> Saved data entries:
● ● ● ● ● ● ●
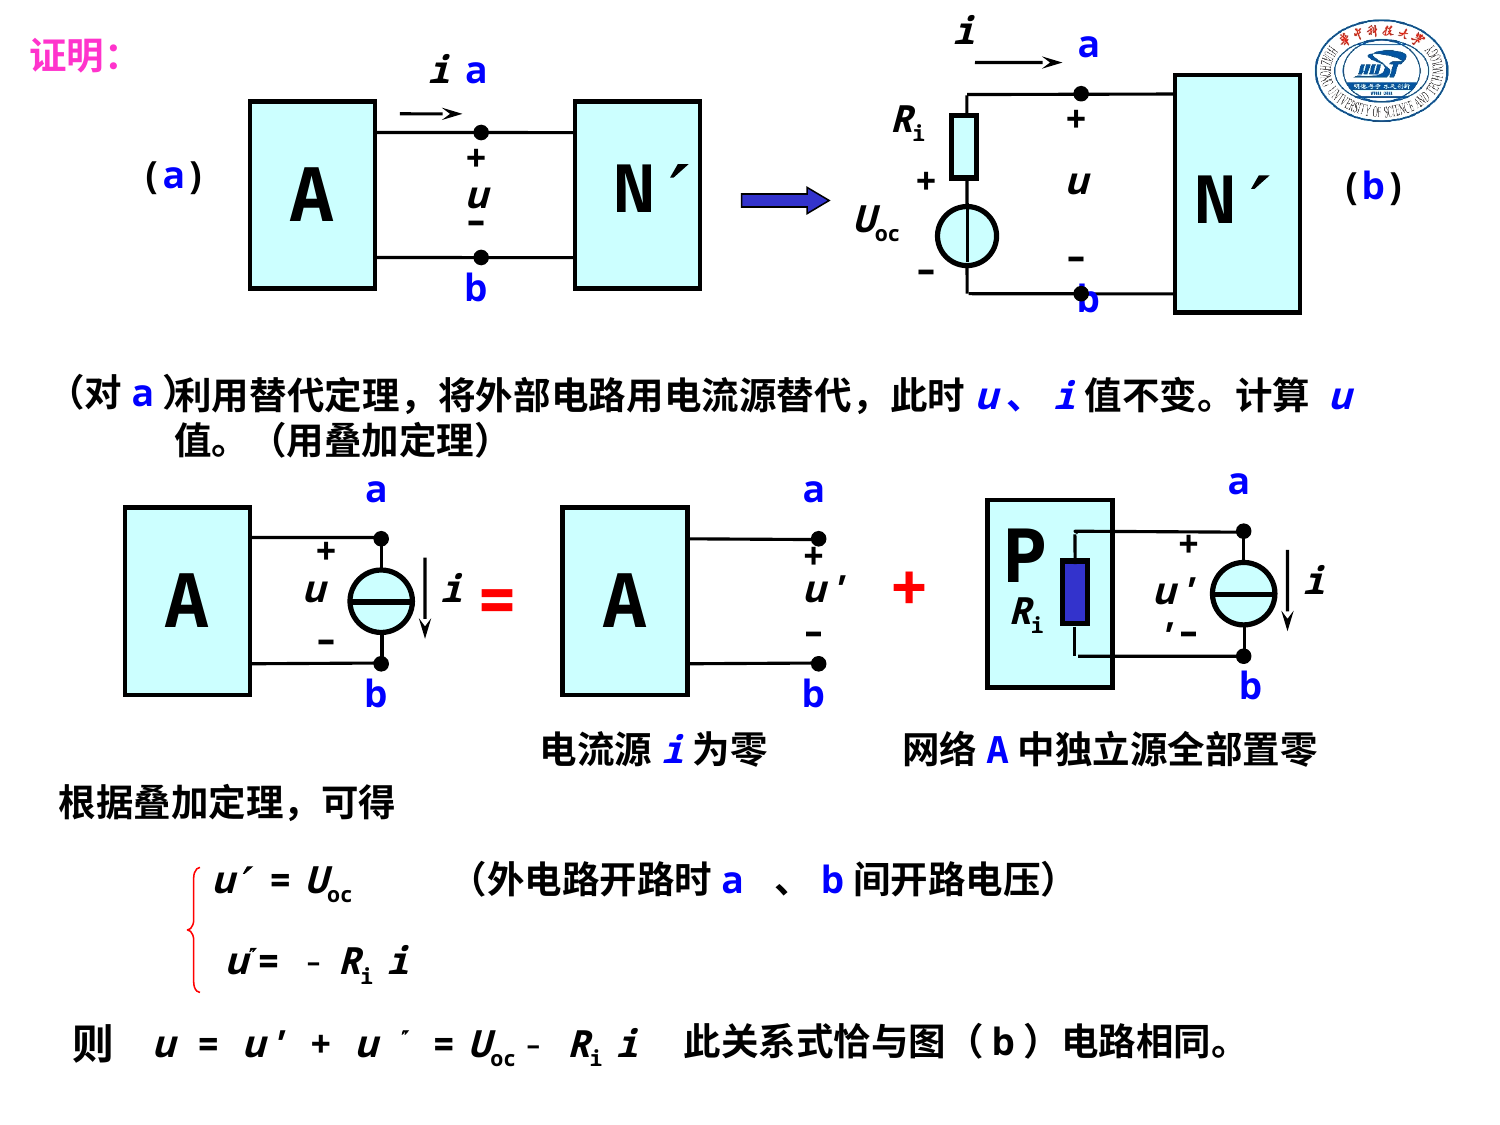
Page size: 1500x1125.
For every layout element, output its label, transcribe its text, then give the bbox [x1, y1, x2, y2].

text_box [562, 457, 863, 738]
text_box u = Uoc （外电路开路时a 、b间开路电压） [196, 848, 1273, 915]
text_box u= - Ri i [187, 929, 425, 1012]
text_box 网络A中独立源全部置零 [887, 718, 1488, 779]
text_box （对a） [32, 361, 238, 422]
text_box [741, 187, 830, 214]
text_box + [874, 537, 950, 633]
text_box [124, 38, 712, 332]
text_box 此关系式恰与图（b）电路相同。 [668, 1010, 1300, 1071]
text_box = [488, 549, 550, 645]
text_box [987, 449, 1350, 730]
text_box 则 [57, 1010, 158, 1076]
text_box [189, 870, 200, 929]
text_box 利用替代定理，将外部电路用电流源替代，此时u、i值不变。计算 u 值。（用叠加定理） [159, 364, 1366, 470]
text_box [989, 534, 1088, 657]
text_box 证明： [14, 24, 215, 85]
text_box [837, 0, 1438, 343]
picture [1438, 13, 1459, 125]
text_box 电流源i为零 [525, 718, 863, 779]
text_box 根据叠加定理，可得 [43, 771, 557, 832]
text_box u = u' + u  = Uoc - Ri i [137, 1012, 675, 1124]
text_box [124, 457, 488, 738]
● ● ● ● ● ● ●
> About this task: Extract the entries in full, exactly as they are, minus the pictures.

> Result of this task:
Page size: 1500x1125.
For every layout element, output its label, transcribe its text, then give the bbox [x1, y1, x2, y2].

text_box [562, 457, 863, 738]
text_box u = Uoc （外电路开路时a 、b间开路电压） [196, 848, 1273, 915]
text_box u= - Ri i [187, 929, 425, 1012]
text_box 网络A中独立源全部置零 [887, 718, 1488, 779]
text_box （对a） [32, 361, 238, 422]
text_box [741, 187, 830, 214]
text_box + [874, 537, 950, 633]
text_box [124, 38, 712, 332]
text_box 此关系式恰与图（b）电路相同。 [668, 1010, 1300, 1071]
text_box = [488, 549, 550, 645]
text_box [987, 449, 1350, 730]
text_box 则 [57, 1010, 158, 1076]
text_box [189, 870, 200, 929]
text_box 利用替代定理，将外部电路用电流源替代，此时u、i值不变。计算 u 值。（用叠加定理） [159, 364, 1366, 470]
text_box [989, 534, 1088, 657]
text_box 证明： [14, 24, 215, 85]
text_box [837, 0, 1438, 343]
picture [1438, 13, 1459, 125]
text_box 电流源i为零 [525, 718, 863, 779]
text_box 根据叠加定理，可得 [43, 771, 557, 832]
text_box u = u' + u  = Uoc - Ri i [137, 1012, 675, 1124]
text_box [124, 457, 488, 738]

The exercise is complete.